Monday, February 3, 2014

Ceremony: The Puzzle

I am starting to enjoy Ceremony a little more. I know all of the pieces will fit together and make sense in the end but I can't help being curious. I get frustrated when I don't know what's going on. All of the different times makes it really difficult to keep straight. From what I have understood thus far there are a couple times that Tayo keeps going back to. The day he is living through currently opens with him having nightmares and taking his burrow up to a bar with his war buddy, Harley. He had to stop and take a nap on the way. Harley jokes that it's heat stroke but it's really PTS. They do get to a bar but I get confused here. Tayo goes back to a time where he tries to kill Emo for insulting him and being a mean drunk. I can't tell if Emo is at the bar at this time. Silko has shown the readers two sides of Tayo's Auntie. In the first introduction she is caring for Tayo, I assume right after the war, and in the other she is separating herself from him to keep up an image. She is ashamed of all of her family except her son Rocky. Josiah is sleeping with a Mexican woman, Tayo's mother slept and ran off with white men, and Old Grandma is blind and does nothing to defend her family.

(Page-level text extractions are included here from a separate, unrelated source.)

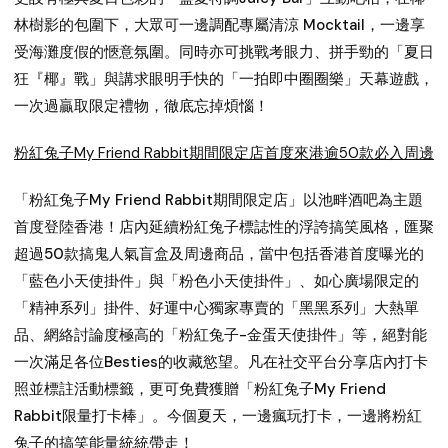
林樹影的包圍下，大眾可一邊調配專屬清涼 Mocktail，一邊享
受海灘度假的愜意氛圍。同時亦可挑戰考眼力、拼手勁的「夏日
狂『椰』戰」與講求眼明手快的「一拍即中圈圈樂」天幕遊戲，
一次過贏取限定禮物，徹底忘掉煩惱！
粉紅兔子My Friend Rabbit期間限定店首度來港逾50款必入周邊
「粉紅兔子My Friend Rabbit期間限定店」以池畔酒吧為主題
首度登陸香港！店內延續粉紅兔子標誌性的浮誇搞笑風格，匯聚
超過50款搞鬼人氣盲盒及周邊商品，當中包括香港首度曝光的
「藍色小天使掛件」與「粉色小天使掛件」、如心廣場限定的
「精神系列」掛件、好運中心獨家專賣的「黑黑系列」大熱單
品、網絡討論度極高的「粉紅兔子-金蛋天使掛件」等，絕對能
一次滿足各位Besties的收藏慾望。凡在社交平台分享店內打卡
照並標註活動標籤，更可免費獲贈「粉紅兔子My Friend
Rabbit限量打卡棒」。今個夏天，一邊瘋玩打卡，一邊將粉紅
兔子的搞笑能量統統帶走！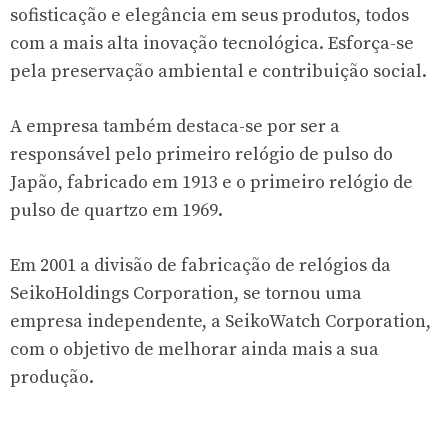
sofisticação e elegância em seus produtos, todos
com a mais alta inovação tecnológica. Esforça-se
pela preservação ambiental e contribuição social.
A empresa também destaca-se por ser a
responsável pelo primeiro relógio de pulso do
Japão, fabricado em 1913 e o primeiro relógio de
pulso de quartzo em 1969.
Em 2001 a divisão de fabricação de relógios da
SeikoHoldings Corporation, se tornou uma
empresa independente, a SeikoWatch Corporation,
com o objetivo de melhorar ainda mais a sua
produção.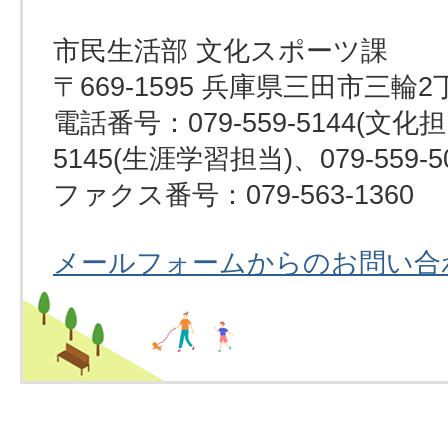
市民生活部 文化スポーツ課
〒669-1595 兵庫県三田市三輪2
電話番号：079-559-5144(文化担当
5145(生涯学習担当)、079-559-
ファクス番号：079-563-1360
メールフォームからのお問い合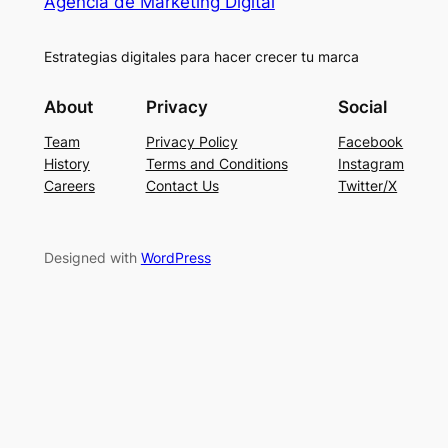
Agencia de Marketing Digital
Estrategias digitales para hacer crecer tu marca
About
Privacy
Social
Team
Privacy Policy
Facebook
History
Terms and Conditions
Instagram
Careers
Contact Us
Twitter/X
Designed with
WordPress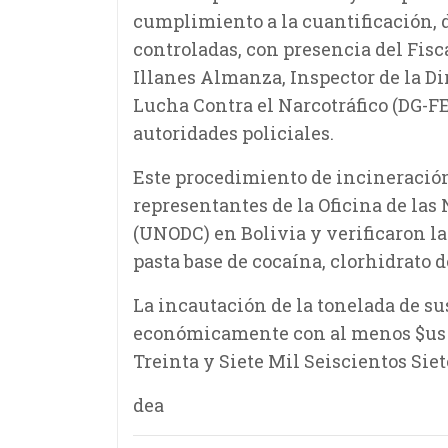
cumplimiento a la cuantificación, 
controladas, con presencia del Fisc
Illanes Almanza, Inspector de la Di
Lucha Contra el Narcotráfico (DG-F
autoridades policiales.
Este procedimiento de incineración
representantes de la Oficina de las
(UNODC) en Bolivia y verificaron la
pasta base de cocaína, clorhidrato 
La incautación de la tonelada de su
económicamente con al menos $us 3
Treinta y Siete Mil Seiscientos Sie
dea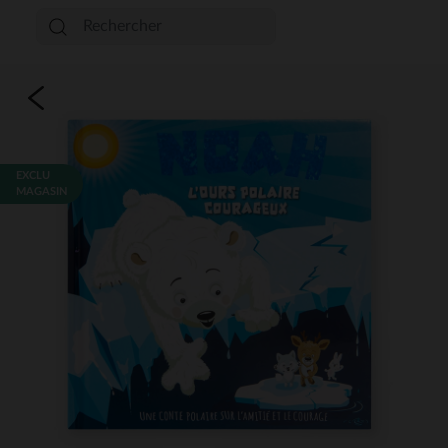
EXCLU
MAGASIN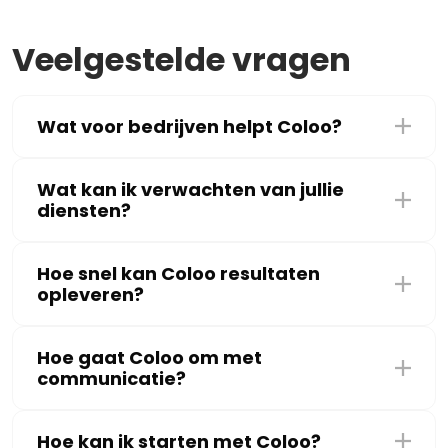
Veelgestelde vragen
Wat voor bedrijven helpt Coloo?
Wat kan ik verwachten van jullie
diensten?
Hoe snel kan Coloo resultaten
opleveren?
Hoe gaat Coloo om met
communicatie?
Hoe kan ik starten met Coloo?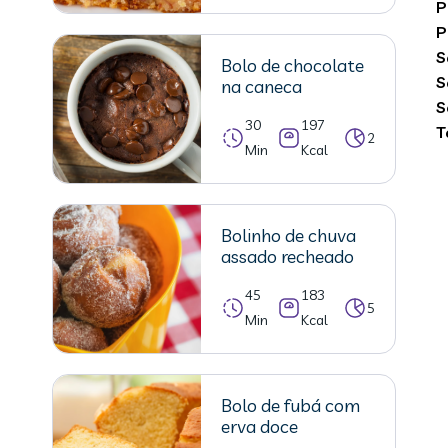
P
P
S
Bolo de chocolate
S
na caneca
S
30
197
T
2
Min
Kcal
Bolinho de chuva
assado recheado
45
183
5
Min
Kcal
Bolo de fubá com
erva doce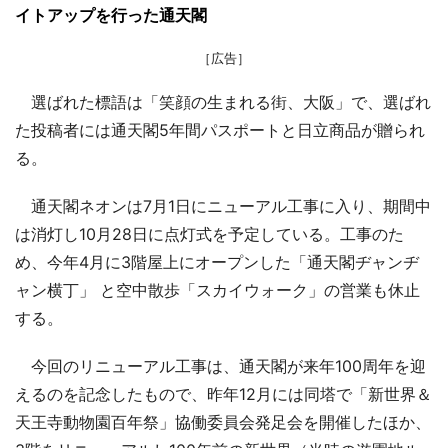
イトアップを行った通天閣
［広告］
選ばれた標語は「笑顔の生まれる街、大阪」で、選ばれ
た投稿者には通天閣5年間パスポートと日立商品が贈られ
る。
通天閣ネオンは7月1日にニューアル工事に入り、期間中
は消灯し10月28日に点灯式を予定している。工事のた
め、今年4月に3階屋上にオープンした「通天閣ヂャンヂ
ャン横丁」 と空中散歩「スカイウォーク」の営業も休止
する。
今回のリニューアル工事は、通天閣が来年100周年を迎
えるのを記念したもので、昨年12月には同塔で「新世界＆
天王寺動物園百年祭」協働委員会発足会を開催したほか、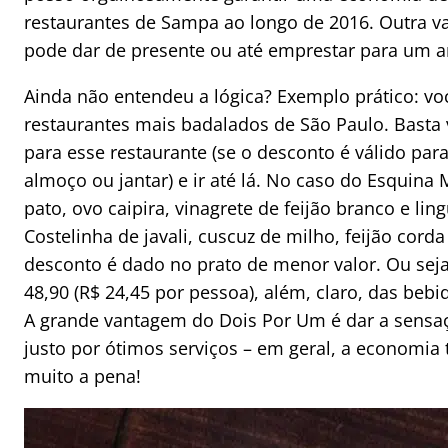
restaurantes de Sampa ao longo de 2016. Outra va
pode dar de presente ou até emprestar para um a
Ainda não entendeu a lógica? Exemplo prático: vo
restaurantes mais badalados de São Paulo. Basta 
para esse restaurante (se o desconto é válido para
almoço ou jantar) e ir até lá. No caso do Esquina
pato, ovo caipira, vinagrete de feijão branco e li
Costelinha de javali, cuscuz de milho, feijão corda
desconto é dado no prato de menor valor. Ou sej
48,90 (R$ 24,45 por pessoa), além, claro, das bebi
A grande vantagem do Dois Por Um é dar a sensaç
justo por ótimos serviços – em geral, a economia 
muito a pena!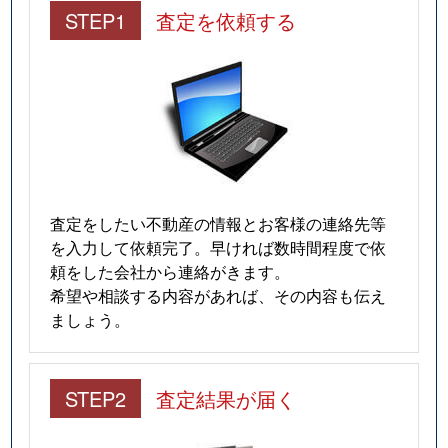
STEP1
査定を依頼する
査定をしたい不動産の情報とお客様の連絡先等
を入力して依頼完了。早ければ数時間程度で依
頼をした会社から連絡がきます。
希望や相談する内容があれば、その内容も伝え
ましょう。
STEP2
査定結果が届く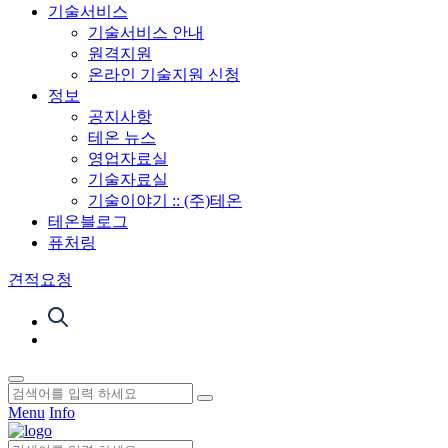
기술서비스
기술서비스 안내
원격지원
온라인 기술지원 신청
정보
공지사항
테온 뉴스
영업자료실
기술자료실
기술이야기 :: (주)테온
테온블로그
퓨처링
견적요청
Menu
Info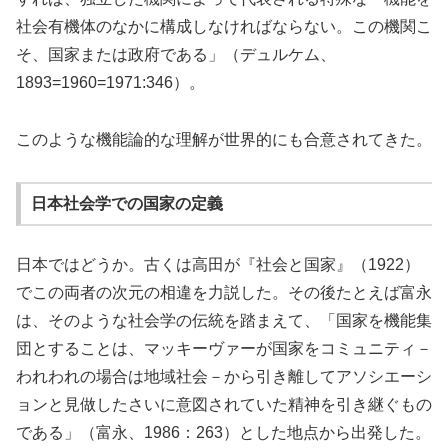
社会有機体のなかに構成しなければならない。この機関こ
そ、国家または政府である」（デュルケム、
1893=1960=1971:346）。
このような機能論的な理解が世界的にも合意されてきた。
日本社会学での国家の定義
日本ではどうか。古くは高田が『社会と国家』（1922）
でこの両者の次元の相違を力説した。その後たとえば富永
は、そのような社会学の伝統を踏まえて、「国家を機能集
団とすることは、マッキーヴァーが国家をコミュニティ－
われわれの場合は地域社会－から引き離してアソシエーシ
ョンと見做したさいに意図されていた精神を引き継ぐもの
である」（富永、1986：263）とした地点から出発した。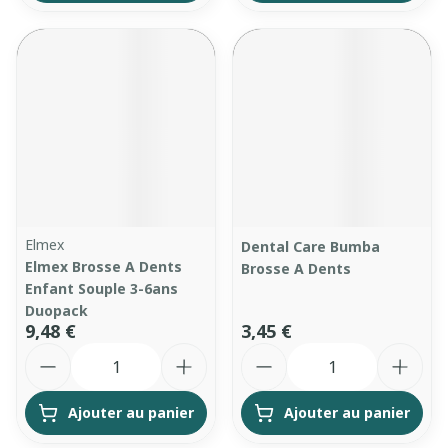
Elmex
Dental Care Bumba
Elmex Brosse A Dents
Brosse A Dents
Enfant Souple 3-6ans
Duopack
9,48 €
3,45 €
Quantité
Quantité
Ajouter au panier
Ajouter au panier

There are so many stories and I can't be sure of the order of all of them. It makes more sense the more I read but I have so many questions. How did Tayo's mother die? When does Josiah die? Is Tayo responsible for the cattle dying? Does Auntie still distance herself from Tayo after the war and only caring for him to keep up an image or does she really change her mind about him? Every few pages leads to a new bit of information the clears up one question but gives way to twenty more. I know I'll get it but it's a hard book to read. I usually don't fall behind on the reading but this week I am. Not a lot but probably twenty pages. Going back and picking apart different sections is helping. I'm finding details that I missed the first time is it clears a few of my questions. My annotations are mostly questions and quotes I like. The theme of PTS is definitely  there but the other ones are harder to find. I like the book and I know I'll get it. I just have to catch up and wait for the ending to wrap everything up.